Interacting with certain applications, e.g. browser, Email, Slack, or an online banking application.
Fake installers: Malware only becomes active after a user has clicked multiple buttons and checked various checkboxes (See Figure 2).
Office documents with malicious embedded content: The malicious code only becomes active when the user scrolls down (to see it) or clicks on it.
Detect a Specific Target System
Sophisticated targeted malware only works on the intended target system. The identification is usually based on the current username, time zone, keyboard layout, IP address, or some other system artifacts. The check itself can be done in various ways, ranging from simple to very complex methods.
Simple checks include string checks.
Complex checks (e.g. decryption with hash taken from the environment settings) are nearly unbreakable if the expected target environment is not known.

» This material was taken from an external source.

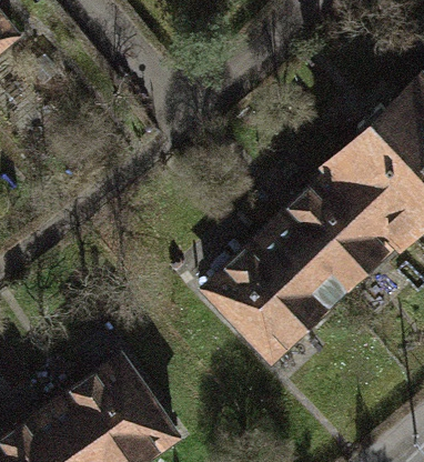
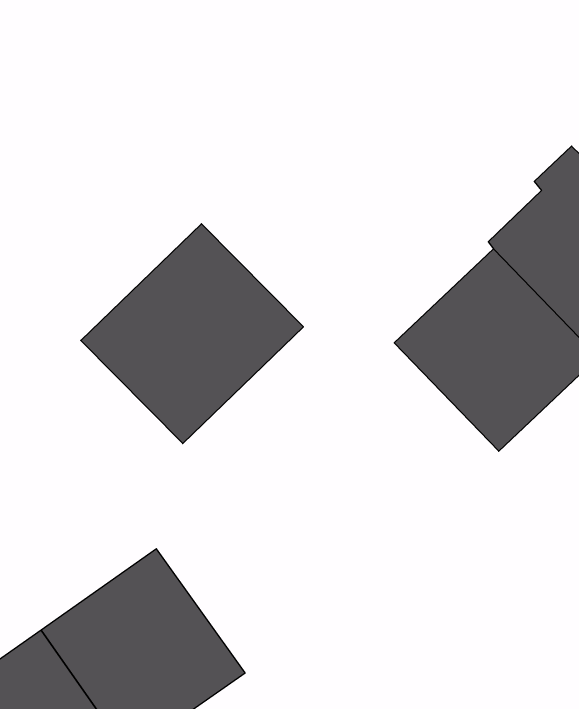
building: none -> [81,224,303,444]
building: [206,230,336,359] -> none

The malware will only proceed to the second stage (that downloads the main payload) if it determines it is in the expected target environment.
Related to this is the inverse scenario where the malware detects that the environment is most likely an artificial analysis environment. This can be the result of checks such as:
If network usage statistics of the system are too low, then don’t do anything
If ‘recently used documents’ are almost empty, then don’t do anything
If a number of processes are < x, then don’t do anything.
How to Defeat Context-Aware Evasion Techniques
Of the three categories of sandbox evasion techniques we have blogged about, context-aware malware is the least sensitive to the underlying malware sandbox technology . As sandbox technology improves and finds ways to circumvent sandbox detection , environmental triggers will become increasingly important to malware authors.
It is critical for security teams to ensure they are using target analysis environments that accurately replicate in every detail the actual desktop and server environments they are protecting. Furthermore, as we wrote previously, it’s important to have pseudo-random attributes as part of the target analysis environment.
Generic sandboxes running identical standard target environments are no longer sufficient. Further, the analysis environment needs to be able to detect environment queries and identify hidden code branches. VMRay Analyzer has the ability to randomize analysis environments, including when desktop or server gold images are used as the targets. Additionally, VMRay Analyzer will flag when malware is making environment queries. Combined, these ensure that security teams get the full picture and know when they are dealing with context-aware malware.